Starting with the first line below, extract each line through the one that contains "- At frame 27, swing", inclusive, excluding pictures.

★ ★ ★ ★ ★ ★ ★

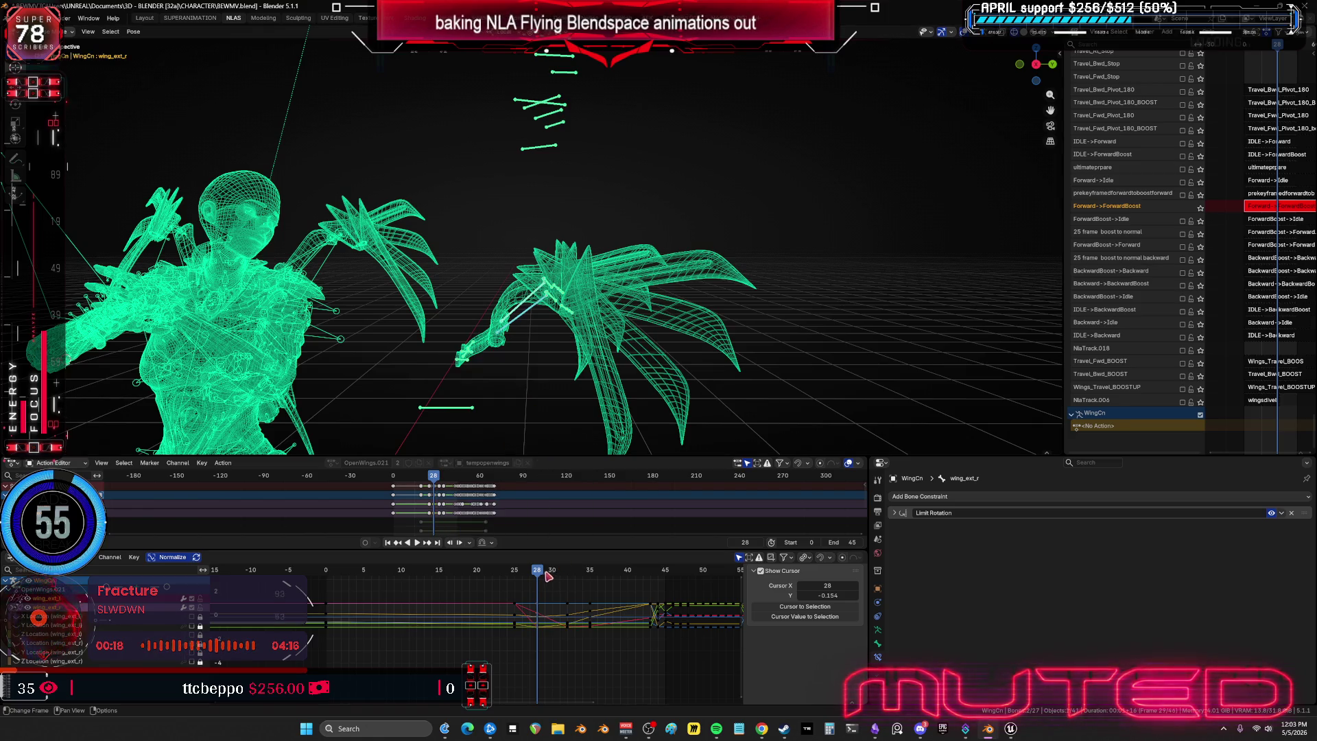
- Rotate the wing bone again and key its rotation at frame 26
{"action": "key", "text": "space"}
{"action": "key", "text": "space"}
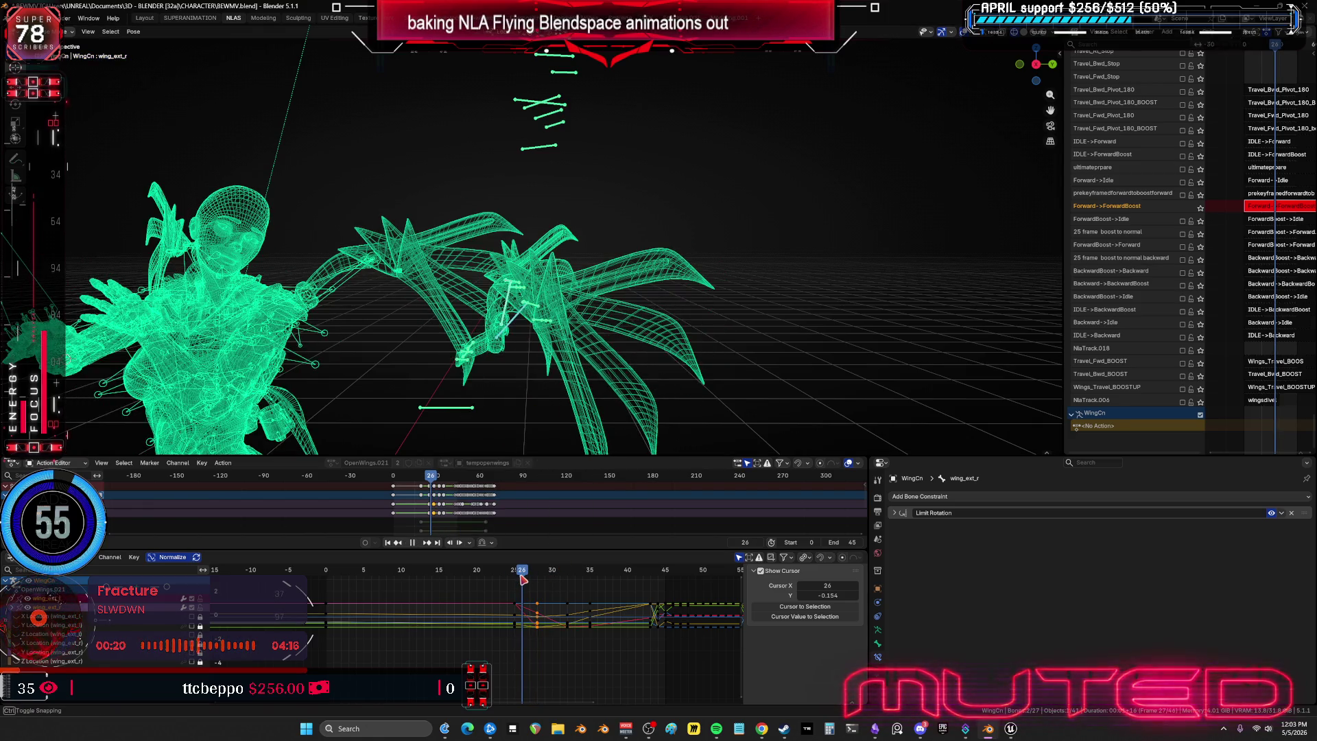
{"action": "key", "text": "r"}
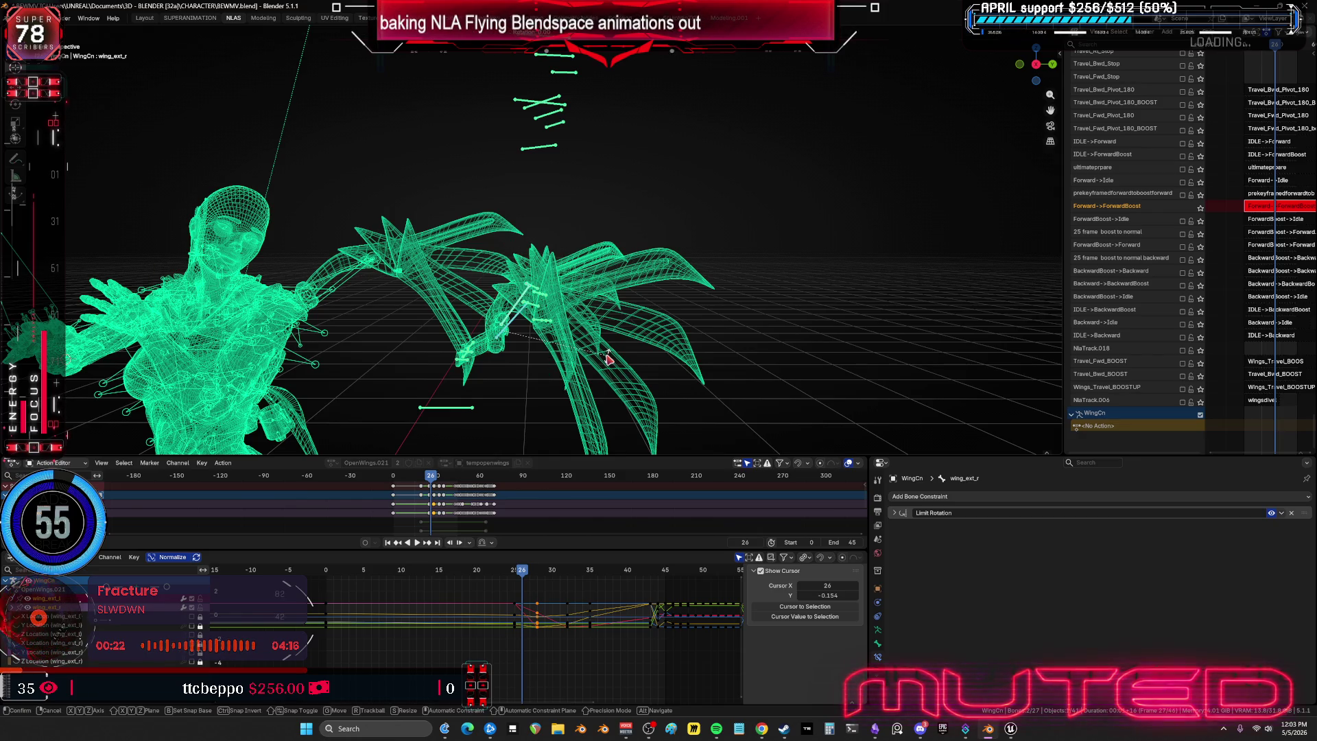
{"action": "left_click", "coordinate": [609, 357]}
{"action": "key", "text": "i"}
{"action": "key", "text": "Return"}
- At frame 27, swing the wing bone further upward on the X axis
{"action": "left_click", "coordinate": [528, 575]}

★ ★ ★ ★ ★ ★ ★

• **ANSWER SECTION**:
- Rotate the wing bone again and key its rotation at frame 26
{"action": "key", "text": "space"}
{"action": "key", "text": "space"}
{"action": "key", "text": "r"}
{"action": "left_click", "coordinate": [609, 357]}
{"action": "key", "text": "i"}
{"action": "key", "text": "Return"}
- At frame 27, swing the wing bone further upward on the X axis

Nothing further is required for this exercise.